# Input data:
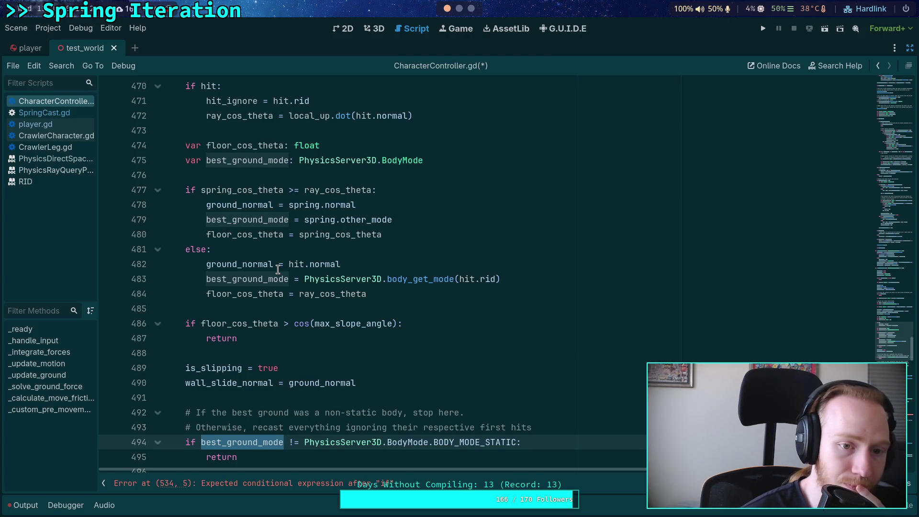
{"action": "scroll", "coordinate": [277, 269], "scroll_direction": "up", "scroll_amount": 3}
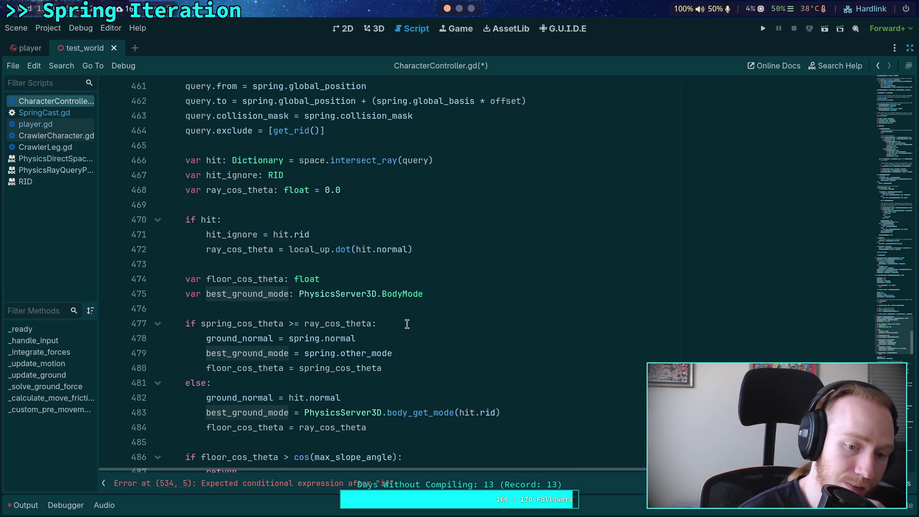
Read through _update_ground, marking the max slope angle check and its return.
{"action": "scroll", "coordinate": [407, 324], "scroll_direction": "down", "scroll_amount": 2}
{"action": "scroll", "coordinate": [406, 324], "scroll_direction": "up", "scroll_amount": 1}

# Try it:
Give again, word for word, every line from the one holding "Read through _update_ground, marking" to the end of the data.

# Response box:
Read through _update_ground, marking the max slope angle check and its return.
{"action": "scroll", "coordinate": [407, 324], "scroll_direction": "down", "scroll_amount": 2}
{"action": "scroll", "coordinate": [406, 324], "scroll_direction": "up", "scroll_amount": 1}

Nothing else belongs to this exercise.